= 抜粋 =
::::

ポリシー効果 実施モード アクティビティ ログ エントリ 修復処理
DINE Enabled または Default はい 作成またはリソースの更新後に、プラットフォームによる修復が大規模にトリガーされます。 ポリシー割り当ての前に依存リソースが変更されている、または既に存在する場合は、修復タスクを手動で作成する必要があります。
DINE Disabled または DoNotEnforce No 修復タスクを手動で作成する必要があります。
変更 Enabled または Default はい 作成または更新中の自動修復。
変更 Disabled または DoNotEnforce No 修復タスクを手動で作成する必要があります。
拒否 Enabled または Default はい 作成または更新が拒否されます。
拒否 Disabled または DoNotEnforce No 作成または更新は許可されます。 手動修復が必要です。
監査/AINE Enabled または Default はい 手動修復が必要です。
監査/AINE Disabled または DoNotEnforce No 手動修復が必要です。

注意

Azure Policy 状態変更イベントに対応する」のガイダンスを確認して、ポリシー状態イベントに基づいて独自の自動化を構築する予定の場合、Azure Policy との Azure Event Grid 統合を使用することが適切なアプローチになるかどうかを理解する必要があります。

フェーズ 2: 特定のポリシーまたは縮小されたスコープで DINE および Modify ポリシーを有効にする

このフェーズでは、ポリシーの割り当てで適用モードを Default に設定する方法について説明します。

フェーズ 1 を完了したら、DINE および Modify ポリシーの完全自動化機能を特定のポリシーまたは限定された範囲でテストし、試すことができます。 サンドボックス管理グループまたは非運用ワークロード サブスクリプションを使用することができます。

この手順を実行するには、まず DINE および Modify ポリシーの完全な自動化機能をテストおよび試行するために使用されるポリシーまたは縮小されたスコープを特定する必要があります。

注意

エンタープライズ規模のプラットフォームのテスト アプローチを確認し、実装することができます。 このようにして、同じテナント内にある独立した管理グループ階層で、ポリシーおよびその他のプラットフォームの変更をテストできます。

このアプローチは、"カナリア" デプロイとも呼ばれます。

次の表に、スコープとポリシーのいくつかの推奨例を示します。

目的... これらのスコープから選択します 使用するポリシーの例
- DINE と Modify 自動修復機能のテスト。
- 完全なデプロイ プロセスと CI/CD パイプライン (テストを含む) がどのような影響を受ける可能性があるかを確認する。

::::

(データセットに含まれる行)
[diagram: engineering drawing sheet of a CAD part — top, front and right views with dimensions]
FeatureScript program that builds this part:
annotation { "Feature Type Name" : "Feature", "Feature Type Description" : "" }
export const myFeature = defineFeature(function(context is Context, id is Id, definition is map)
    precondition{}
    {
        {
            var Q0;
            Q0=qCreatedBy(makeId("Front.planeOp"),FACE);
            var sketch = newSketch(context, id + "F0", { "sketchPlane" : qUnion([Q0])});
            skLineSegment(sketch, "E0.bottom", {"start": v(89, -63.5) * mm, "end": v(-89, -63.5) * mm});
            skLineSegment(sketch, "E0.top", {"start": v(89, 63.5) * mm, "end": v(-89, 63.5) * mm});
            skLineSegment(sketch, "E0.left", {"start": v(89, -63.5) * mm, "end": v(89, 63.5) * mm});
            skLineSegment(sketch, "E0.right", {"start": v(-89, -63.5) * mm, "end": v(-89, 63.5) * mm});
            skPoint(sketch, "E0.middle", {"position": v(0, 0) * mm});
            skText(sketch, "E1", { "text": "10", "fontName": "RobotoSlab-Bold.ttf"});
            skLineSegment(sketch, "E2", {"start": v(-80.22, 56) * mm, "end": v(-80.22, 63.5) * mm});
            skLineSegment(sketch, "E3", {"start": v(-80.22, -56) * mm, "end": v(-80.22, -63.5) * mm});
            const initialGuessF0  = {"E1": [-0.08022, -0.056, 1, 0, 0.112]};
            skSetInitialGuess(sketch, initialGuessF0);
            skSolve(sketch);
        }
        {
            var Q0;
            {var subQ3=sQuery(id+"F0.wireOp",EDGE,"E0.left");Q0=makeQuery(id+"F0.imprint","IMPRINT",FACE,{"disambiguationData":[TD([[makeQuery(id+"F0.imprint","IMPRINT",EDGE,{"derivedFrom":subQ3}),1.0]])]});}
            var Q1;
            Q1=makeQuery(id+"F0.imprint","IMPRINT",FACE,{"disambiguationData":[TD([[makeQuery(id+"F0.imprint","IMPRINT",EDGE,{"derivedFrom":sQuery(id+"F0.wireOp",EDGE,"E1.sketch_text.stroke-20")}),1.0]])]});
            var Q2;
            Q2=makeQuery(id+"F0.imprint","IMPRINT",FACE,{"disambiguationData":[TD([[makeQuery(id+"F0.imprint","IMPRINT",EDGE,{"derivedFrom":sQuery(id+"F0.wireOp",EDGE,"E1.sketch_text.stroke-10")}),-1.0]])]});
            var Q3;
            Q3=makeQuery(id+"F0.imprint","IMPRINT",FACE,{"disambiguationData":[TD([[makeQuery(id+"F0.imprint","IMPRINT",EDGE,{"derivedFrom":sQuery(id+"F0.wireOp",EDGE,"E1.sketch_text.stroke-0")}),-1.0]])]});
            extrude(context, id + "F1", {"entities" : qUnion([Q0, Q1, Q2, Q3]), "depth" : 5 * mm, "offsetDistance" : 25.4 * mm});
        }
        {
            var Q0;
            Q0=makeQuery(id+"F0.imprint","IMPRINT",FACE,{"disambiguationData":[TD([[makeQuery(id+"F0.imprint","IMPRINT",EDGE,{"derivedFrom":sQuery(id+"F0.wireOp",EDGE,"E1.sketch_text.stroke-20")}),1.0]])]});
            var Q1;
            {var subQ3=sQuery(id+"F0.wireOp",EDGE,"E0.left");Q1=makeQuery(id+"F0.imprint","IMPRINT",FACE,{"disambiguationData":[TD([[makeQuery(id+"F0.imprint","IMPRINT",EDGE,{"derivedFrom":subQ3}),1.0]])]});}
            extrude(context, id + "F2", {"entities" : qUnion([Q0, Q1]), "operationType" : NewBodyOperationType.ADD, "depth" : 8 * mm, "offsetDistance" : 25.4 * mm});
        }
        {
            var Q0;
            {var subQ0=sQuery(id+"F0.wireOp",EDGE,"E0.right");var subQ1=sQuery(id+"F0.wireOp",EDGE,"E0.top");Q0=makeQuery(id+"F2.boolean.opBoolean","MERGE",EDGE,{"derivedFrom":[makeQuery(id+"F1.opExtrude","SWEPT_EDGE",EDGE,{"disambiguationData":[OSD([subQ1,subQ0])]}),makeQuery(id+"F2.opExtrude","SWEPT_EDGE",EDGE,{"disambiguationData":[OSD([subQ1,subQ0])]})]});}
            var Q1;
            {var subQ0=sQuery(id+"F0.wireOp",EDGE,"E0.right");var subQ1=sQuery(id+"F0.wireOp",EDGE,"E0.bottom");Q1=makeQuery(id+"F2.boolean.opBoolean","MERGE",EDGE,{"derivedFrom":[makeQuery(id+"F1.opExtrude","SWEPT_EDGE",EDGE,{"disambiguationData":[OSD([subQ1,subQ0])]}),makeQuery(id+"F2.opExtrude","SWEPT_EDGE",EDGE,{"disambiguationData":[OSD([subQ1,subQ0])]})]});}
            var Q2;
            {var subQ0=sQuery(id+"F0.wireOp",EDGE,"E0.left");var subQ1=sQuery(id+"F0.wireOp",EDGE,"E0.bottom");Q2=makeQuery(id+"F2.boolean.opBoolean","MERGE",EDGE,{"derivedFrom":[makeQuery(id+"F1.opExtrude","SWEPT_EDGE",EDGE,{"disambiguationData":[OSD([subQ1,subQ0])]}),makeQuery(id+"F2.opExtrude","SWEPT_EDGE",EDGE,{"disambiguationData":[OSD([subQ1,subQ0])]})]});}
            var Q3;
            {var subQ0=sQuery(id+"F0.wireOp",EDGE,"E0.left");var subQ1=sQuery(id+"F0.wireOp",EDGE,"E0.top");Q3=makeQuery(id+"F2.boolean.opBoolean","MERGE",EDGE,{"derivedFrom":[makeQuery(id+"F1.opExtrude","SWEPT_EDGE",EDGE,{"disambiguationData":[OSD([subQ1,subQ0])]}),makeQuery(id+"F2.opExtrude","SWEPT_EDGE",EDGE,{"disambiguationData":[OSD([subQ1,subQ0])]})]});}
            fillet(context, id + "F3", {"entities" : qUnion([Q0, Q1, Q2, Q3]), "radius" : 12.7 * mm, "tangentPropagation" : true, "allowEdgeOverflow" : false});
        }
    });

::::

= 目標 =
Azure Policy の修復と適用モードについての抜粋から、「DINE Disabled または」で始まり「Default はい 手動修復が必要です。」まで続く部分を一字一句違えずに複製せよ。

= 回答 =
DINE Disabled または DoNotEnforce No 修復タスクを手動で作成する必要があります。
変更 Enabled または Default はい 作成または更新中の自動修復。
変更 Disabled または DoNotEnforce No 修復タスクを手動で作成する必要があります。
拒否 Enabled または Default はい 作成または更新が拒否されます。
拒否 Disabled または DoNotEnforce No 作成または更新は許可されます。 手動修復が必要です。
監査/AINE Enabled または Default はい 手動修復が必要です。